=== LISTED ENTRIES ===

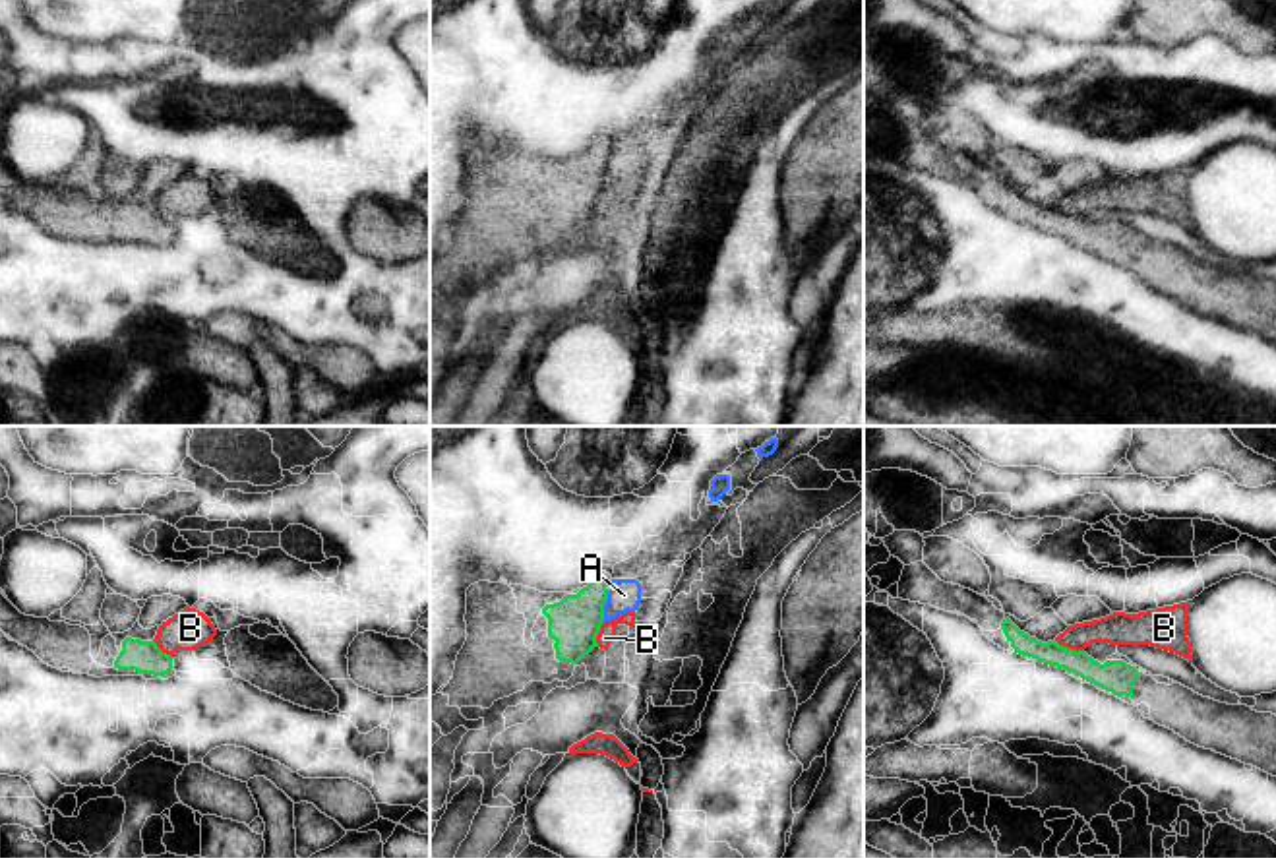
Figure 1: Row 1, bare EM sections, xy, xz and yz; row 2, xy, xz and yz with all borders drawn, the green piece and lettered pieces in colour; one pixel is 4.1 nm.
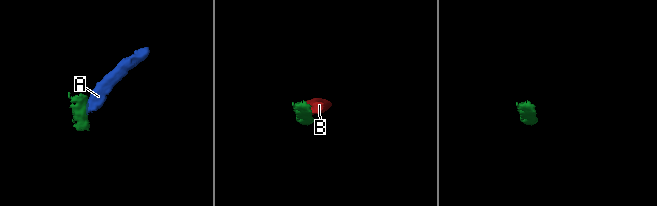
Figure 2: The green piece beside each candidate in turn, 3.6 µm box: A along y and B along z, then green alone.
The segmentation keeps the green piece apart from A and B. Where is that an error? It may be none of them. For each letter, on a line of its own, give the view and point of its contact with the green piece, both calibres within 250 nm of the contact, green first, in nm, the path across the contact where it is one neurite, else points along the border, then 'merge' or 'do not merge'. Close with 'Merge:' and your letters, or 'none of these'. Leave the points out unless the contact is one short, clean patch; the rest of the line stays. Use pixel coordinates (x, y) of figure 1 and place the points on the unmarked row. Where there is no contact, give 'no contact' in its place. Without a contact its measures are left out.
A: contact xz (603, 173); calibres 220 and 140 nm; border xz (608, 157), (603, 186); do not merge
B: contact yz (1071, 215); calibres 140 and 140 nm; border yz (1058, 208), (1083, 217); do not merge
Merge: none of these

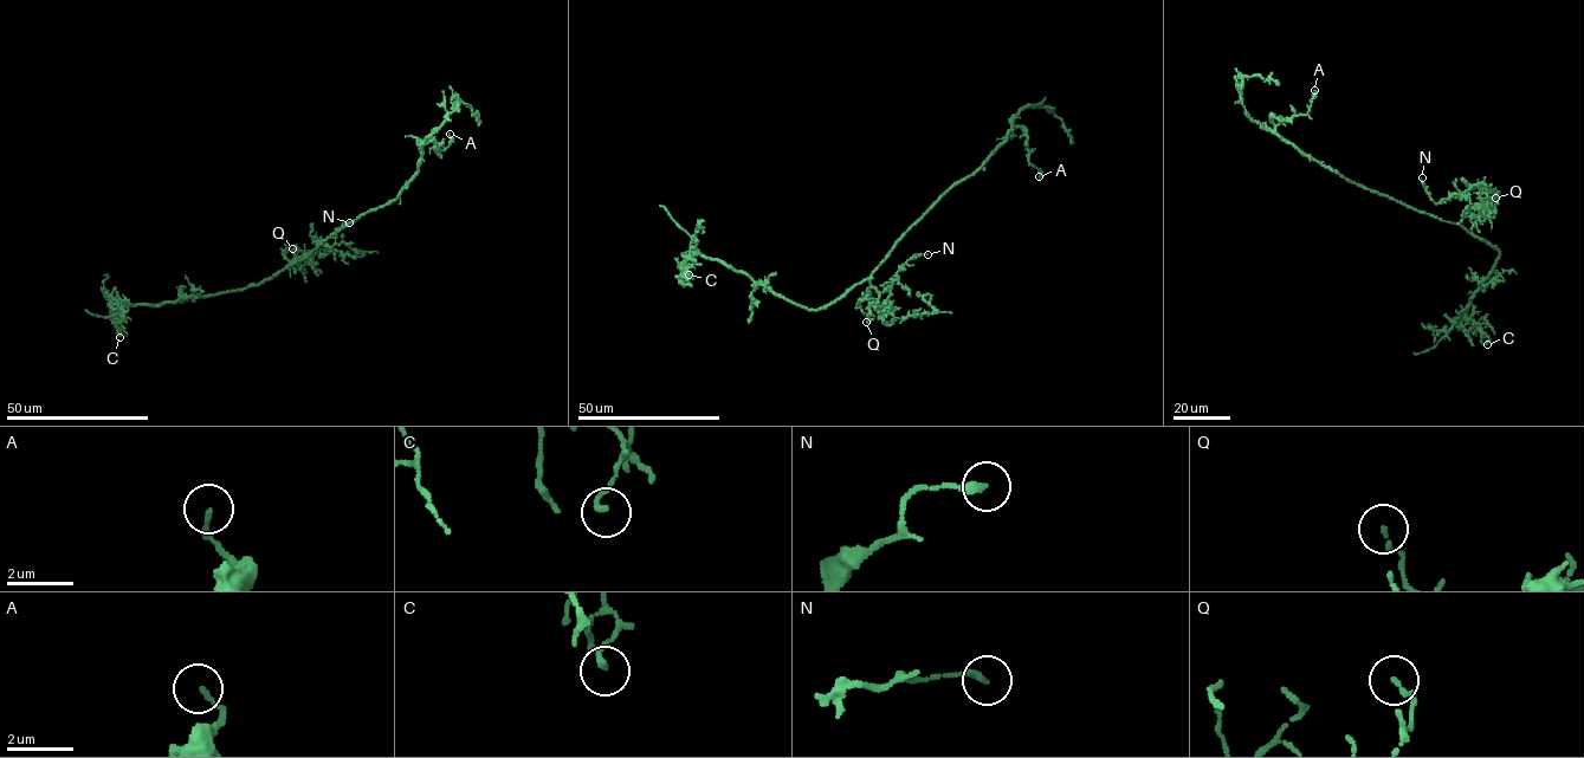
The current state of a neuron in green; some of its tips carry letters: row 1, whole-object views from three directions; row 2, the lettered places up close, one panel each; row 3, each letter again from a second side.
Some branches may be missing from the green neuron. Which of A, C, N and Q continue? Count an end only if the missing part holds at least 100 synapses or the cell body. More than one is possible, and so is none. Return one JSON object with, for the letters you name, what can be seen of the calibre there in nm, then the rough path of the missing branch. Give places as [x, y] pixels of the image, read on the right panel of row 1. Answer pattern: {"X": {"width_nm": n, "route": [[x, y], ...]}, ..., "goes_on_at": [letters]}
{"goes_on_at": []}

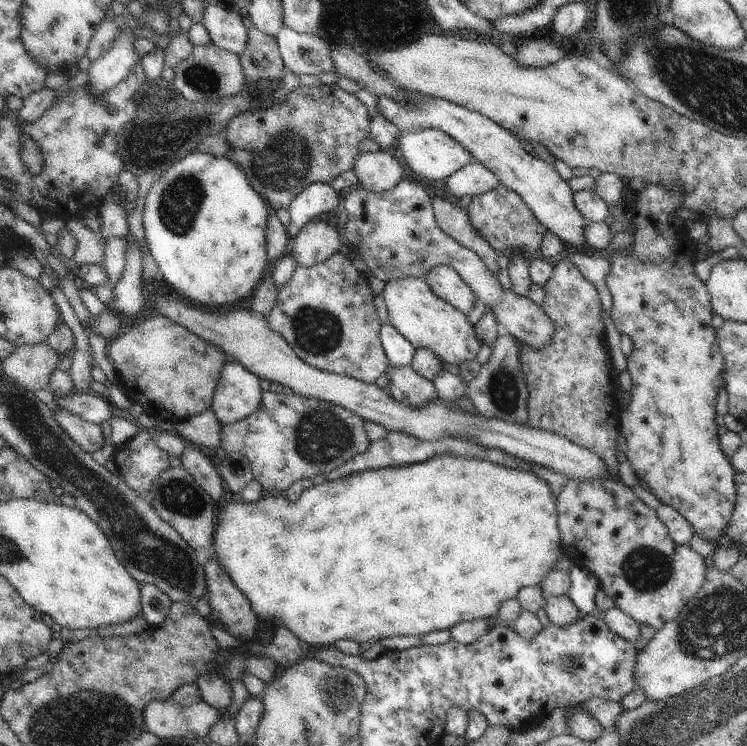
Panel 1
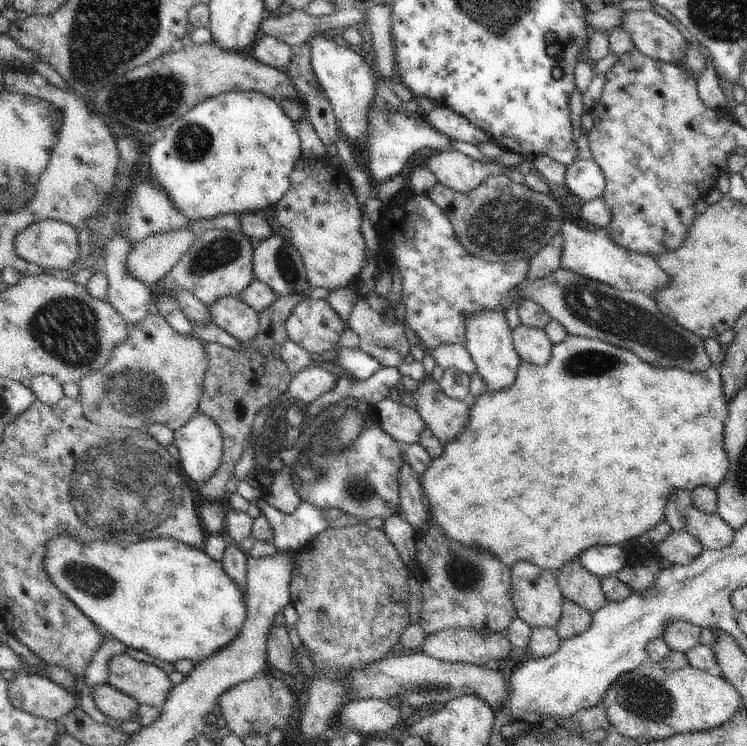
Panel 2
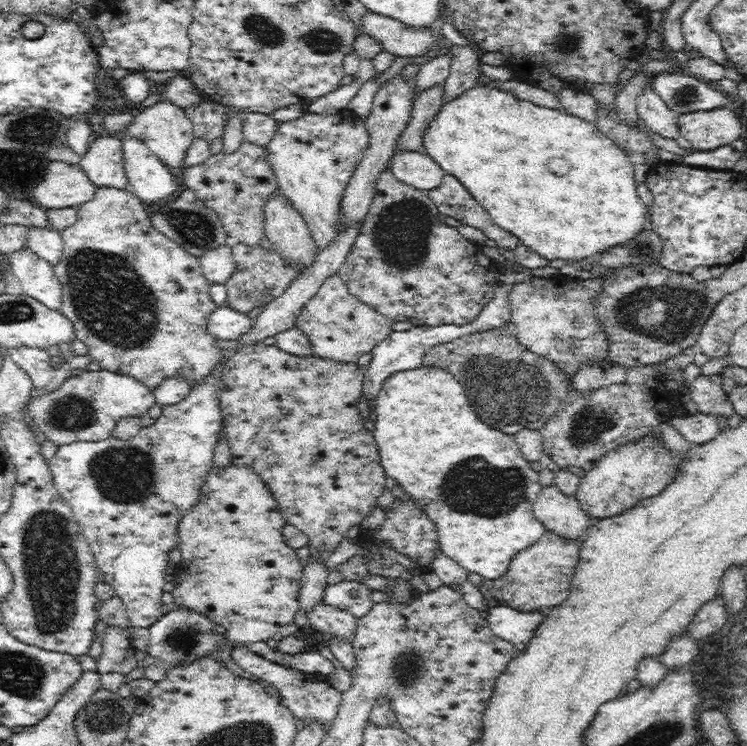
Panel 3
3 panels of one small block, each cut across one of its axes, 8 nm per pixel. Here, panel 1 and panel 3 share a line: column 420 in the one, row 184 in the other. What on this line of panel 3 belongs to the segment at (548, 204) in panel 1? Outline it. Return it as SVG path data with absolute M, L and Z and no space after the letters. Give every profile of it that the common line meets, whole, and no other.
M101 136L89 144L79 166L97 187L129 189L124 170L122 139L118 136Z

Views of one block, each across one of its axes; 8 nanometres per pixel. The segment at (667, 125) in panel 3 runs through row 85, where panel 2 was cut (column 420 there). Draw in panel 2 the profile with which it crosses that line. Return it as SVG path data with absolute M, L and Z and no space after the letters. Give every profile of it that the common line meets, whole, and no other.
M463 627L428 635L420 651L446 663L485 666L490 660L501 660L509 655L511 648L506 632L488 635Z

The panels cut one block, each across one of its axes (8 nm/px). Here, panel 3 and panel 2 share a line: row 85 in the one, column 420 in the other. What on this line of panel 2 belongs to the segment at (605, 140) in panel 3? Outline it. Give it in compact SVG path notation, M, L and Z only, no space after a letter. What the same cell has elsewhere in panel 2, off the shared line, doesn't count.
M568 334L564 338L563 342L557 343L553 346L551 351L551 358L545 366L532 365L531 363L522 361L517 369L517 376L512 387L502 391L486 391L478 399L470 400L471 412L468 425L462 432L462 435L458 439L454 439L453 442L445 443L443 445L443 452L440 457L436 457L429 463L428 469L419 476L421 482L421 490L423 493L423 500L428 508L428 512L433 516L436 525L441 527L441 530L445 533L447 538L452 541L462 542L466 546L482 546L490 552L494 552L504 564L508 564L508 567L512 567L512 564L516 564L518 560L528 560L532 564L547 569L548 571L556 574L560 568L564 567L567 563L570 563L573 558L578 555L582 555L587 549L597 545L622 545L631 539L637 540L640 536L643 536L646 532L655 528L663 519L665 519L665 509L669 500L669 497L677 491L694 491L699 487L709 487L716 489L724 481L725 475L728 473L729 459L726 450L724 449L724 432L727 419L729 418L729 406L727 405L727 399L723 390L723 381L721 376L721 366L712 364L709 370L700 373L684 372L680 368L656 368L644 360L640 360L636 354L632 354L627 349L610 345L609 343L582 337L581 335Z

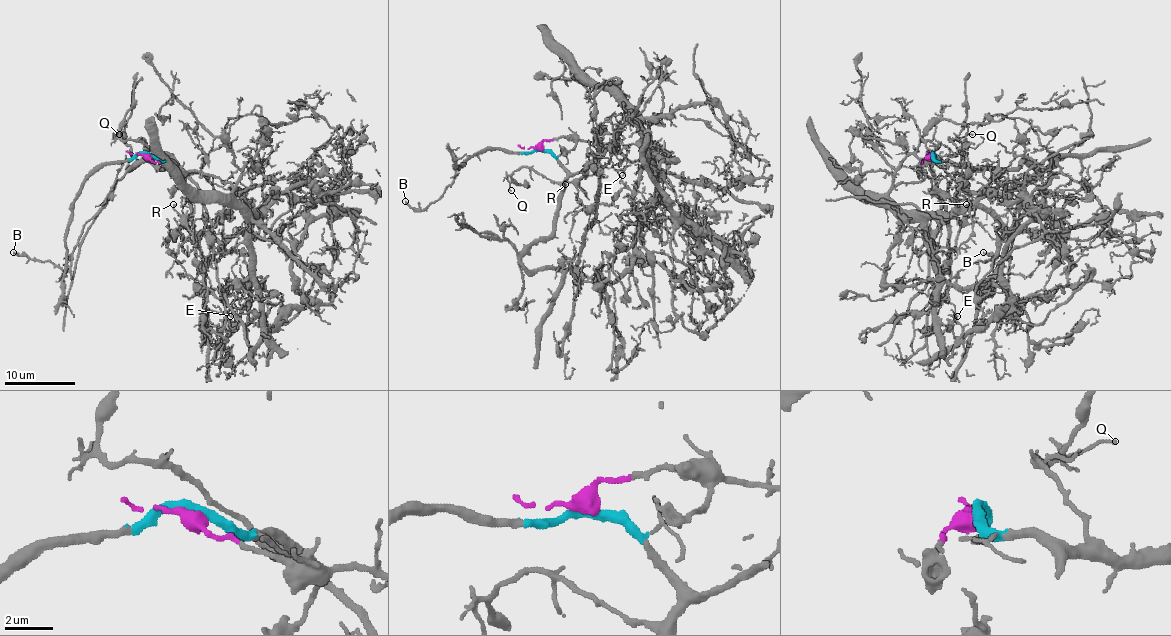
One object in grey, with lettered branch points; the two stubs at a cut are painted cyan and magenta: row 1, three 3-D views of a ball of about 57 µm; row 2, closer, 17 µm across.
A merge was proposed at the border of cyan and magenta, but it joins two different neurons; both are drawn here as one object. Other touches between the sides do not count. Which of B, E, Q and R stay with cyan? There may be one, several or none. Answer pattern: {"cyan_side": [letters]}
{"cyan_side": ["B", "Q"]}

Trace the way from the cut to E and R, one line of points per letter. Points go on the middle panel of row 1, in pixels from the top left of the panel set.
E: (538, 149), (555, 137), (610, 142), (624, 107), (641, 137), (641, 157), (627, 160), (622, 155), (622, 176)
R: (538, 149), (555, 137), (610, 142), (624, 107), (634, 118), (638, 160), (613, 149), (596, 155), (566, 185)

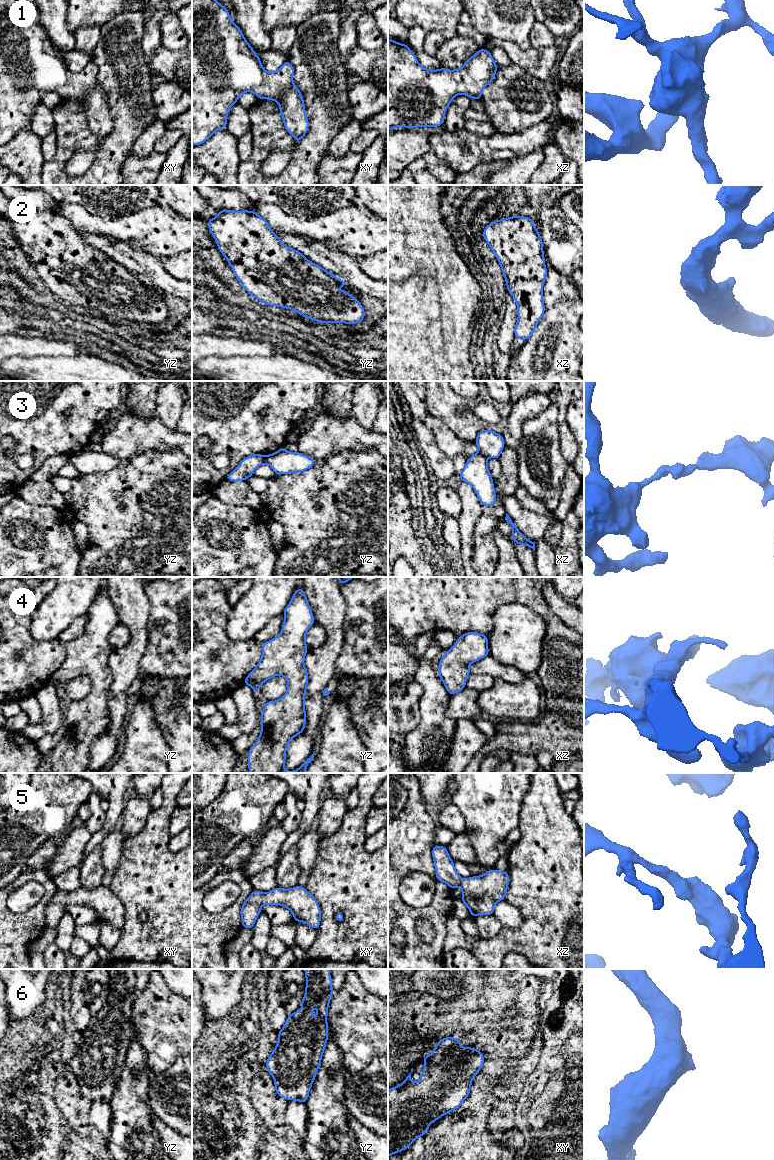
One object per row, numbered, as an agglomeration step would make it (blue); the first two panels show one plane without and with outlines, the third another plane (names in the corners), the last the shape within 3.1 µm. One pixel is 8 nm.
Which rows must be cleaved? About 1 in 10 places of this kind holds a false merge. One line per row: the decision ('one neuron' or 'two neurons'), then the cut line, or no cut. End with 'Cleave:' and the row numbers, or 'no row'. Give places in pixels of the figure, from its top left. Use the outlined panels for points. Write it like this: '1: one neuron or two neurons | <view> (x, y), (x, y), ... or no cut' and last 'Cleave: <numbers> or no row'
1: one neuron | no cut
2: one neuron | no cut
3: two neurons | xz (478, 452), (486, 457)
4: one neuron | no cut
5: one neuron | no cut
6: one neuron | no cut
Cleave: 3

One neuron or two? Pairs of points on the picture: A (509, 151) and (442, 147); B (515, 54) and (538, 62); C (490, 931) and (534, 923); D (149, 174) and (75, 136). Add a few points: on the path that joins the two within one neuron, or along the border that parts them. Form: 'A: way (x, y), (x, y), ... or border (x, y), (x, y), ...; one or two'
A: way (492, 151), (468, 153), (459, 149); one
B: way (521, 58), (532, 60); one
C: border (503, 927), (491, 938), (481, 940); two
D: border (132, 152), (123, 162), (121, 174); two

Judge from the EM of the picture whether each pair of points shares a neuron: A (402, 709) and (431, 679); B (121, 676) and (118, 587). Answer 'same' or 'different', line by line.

===

__WHAT TO DO__
Please repeat the records above word for word, and do not include the pictures.

__FINISHED EXERCISE__
Figure 1: Row 1, bare EM sections, xy, xz and yz; row 2, xy, xz and yz with all borders drawn, the green piece and lettered pieces in colour; one pixel is 4.1 nm.
Figure 2: The green piece beside each candidate in turn, 3.6 µm box: A along y and B along z, then green alone.
The segmentation keeps the green piece apart from A and B. Where is that an error? It may be none of them. For each letter, on a line of its own, give the view and point of its contact with the green piece, both calibres within 250 nm of the contact, green first, in nm, the path across the contact where it is one neurite, else points along the border, then 'merge' or 'do not merge'. Close with 'Merge:' and your letters, or 'none of these'. Leave the points out unless the contact is one short, clean patch; the rest of the line stays. Use pixel coordinates (x, y) of figure 1 and place the points on the unmarked row. Where there is no contact, give 'no contact' in its place. Without a contact its measures are left out.
A: contact xz (603, 173); calibres 220 and 140 nm; border xz (608, 157), (603, 186); do not merge
B: contact yz (1071, 215); calibres 140 and 140 nm; border yz (1058, 208), (1083, 217); do not merge
Merge: none of these

The current state of a neuron in green; some of its tips carry letters: row 1, whole-object views from three directions; row 2, the lettered places up close, one panel each; row 3, each letter again from a second side.
Some branches may be missing from the green neuron. Which of A, C, N and Q continue? Count an end only if the missing part holds at least 100 synapses or the cell body. More than one is possible, and so is none. Return one JSON object with, for the letters you name, what can be seen of the calibre there in nm, then the rough path of the missing branch. Give places as [x, y] pixels of the image, read on the right panel of row 1. Answer pattern: {"X": {"width_nm": n, "route": [[x, y], ...]}, ..., "goes_on_at": [letters]}
{"goes_on_at": []}

Panel 1
Panel 2
Panel 3
3 panels of one small block, each cut across one of its axes, 8 nm per pixel. Here, panel 1 and panel 3 share a line: column 420 in the one, row 184 in the other. What on this line of panel 3 belongs to the segment at (548, 204) in panel 1? Outline it. Return it as SVG path data with absolute M, L and Z and no space after the letters. Give every profile of it that the common line meets, whole, and no other.
M101 136L89 144L79 166L97 187L129 189L124 170L122 139L118 136Z

Views of one block, each across one of its axes; 8 nanometres per pixel. The segment at (667, 125) in panel 3 runs through row 85, where panel 2 was cut (column 420 there). Draw in panel 2 the profile with which it crosses that line. Return it as SVG path data with absolute M, L and Z and no space after the letters. Give every profile of it that the common line meets, whole, and no other.
M463 627L428 635L420 651L446 663L485 666L490 660L501 660L509 655L511 648L506 632L488 635Z

The panels cut one block, each across one of its axes (8 nm/px). Here, panel 3 and panel 2 share a line: row 85 in the one, column 420 in the other. What on this line of panel 2 belongs to the segment at (605, 140) in panel 3? Outline it. Give it in compact SVG path notation, M, L and Z only, no space after a letter. What the same cell has elsewhere in panel 2, off the shared line, doesn't count.
M568 334L564 338L563 342L557 343L553 346L551 351L551 358L545 366L532 365L531 363L522 361L517 369L517 376L512 387L502 391L486 391L478 399L470 400L471 412L468 425L462 432L462 435L458 439L454 439L453 442L445 443L443 445L443 452L440 457L436 457L429 463L428 469L419 476L421 482L421 490L423 493L423 500L428 508L428 512L433 516L436 525L441 527L441 530L445 533L447 538L452 541L462 542L466 546L482 546L490 552L494 552L504 564L508 564L508 567L512 567L512 564L516 564L518 560L528 560L532 564L547 569L548 571L556 574L560 568L564 567L567 563L570 563L573 558L578 555L582 555L587 549L597 545L622 545L631 539L637 540L640 536L643 536L646 532L655 528L663 519L665 519L665 509L669 500L669 497L677 491L694 491L699 487L709 487L716 489L724 481L725 475L728 473L729 459L726 450L724 449L724 432L727 419L729 418L729 406L727 405L727 399L723 390L723 381L721 376L721 366L712 364L709 370L700 373L684 372L680 368L656 368L644 360L640 360L636 354L632 354L627 349L610 345L609 343L582 337L581 335Z

One object in grey, with lettered branch points; the two stubs at a cut are painted cyan and magenta: row 1, three 3-D views of a ball of about 57 µm; row 2, closer, 17 µm across.
A merge was proposed at the border of cyan and magenta, but it joins two different neurons; both are drawn here as one object. Other touches between the sides do not count. Which of B, E, Q and R stay with cyan? There may be one, several or none. Answer pattern: {"cyan_side": [letters]}
{"cyan_side": ["B", "Q"]}

Trace the way from the cut to E and R, one line of points per letter. Points go on the middle panel of row 1, in pixels from the top left of the panel set.
E: (538, 149), (555, 137), (610, 142), (624, 107), (641, 137), (641, 157), (627, 160), (622, 155), (622, 176)
R: (538, 149), (555, 137), (610, 142), (624, 107), (634, 118), (638, 160), (613, 149), (596, 155), (566, 185)

One object per row, numbered, as an agglomeration step would make it (blue); the first two panels show one plane without and with outlines, the third another plane (names in the corners), the last the shape within 3.1 µm. One pixel is 8 nm.
Which rows must be cleaved? About 1 in 10 places of this kind holds a false merge. One line per row: the decision ('one neuron' or 'two neurons'), then the cut line, or no cut. End with 'Cleave:' and the row numbers, or 'no row'. Give places in pixels of the figure, from its top left. Use the outlined panels for points. Write it like this: '1: one neuron or two neurons | <view> (x, y), (x, y), ... or no cut' and last 'Cleave: <numbers> or no row'
1: one neuron | no cut
2: one neuron | no cut
3: two neurons | xz (478, 452), (486, 457)
4: one neuron | no cut
5: one neuron | no cut
6: one neuron | no cut
Cleave: 3

One neuron or two? Pairs of points on the picture: A (509, 151) and (442, 147); B (515, 54) and (538, 62); C (490, 931) and (534, 923); D (149, 174) and (75, 136). Add a few points: on the path that joins the two within one neuron, or along the border that parts them. Form: 'A: way (x, y), (x, y), ... or border (x, y), (x, y), ...; one or two'
A: way (492, 151), (468, 153), (459, 149); one
B: way (521, 58), (532, 60); one
C: border (503, 927), (491, 938), (481, 940); two
D: border (132, 152), (123, 162), (121, 174); two

Judge from the EM of the picture whether each pair of points shares a neuron: A (402, 709) and (431, 679); B (121, 676) and (118, 587). Answer 'same' or 'different', line by line.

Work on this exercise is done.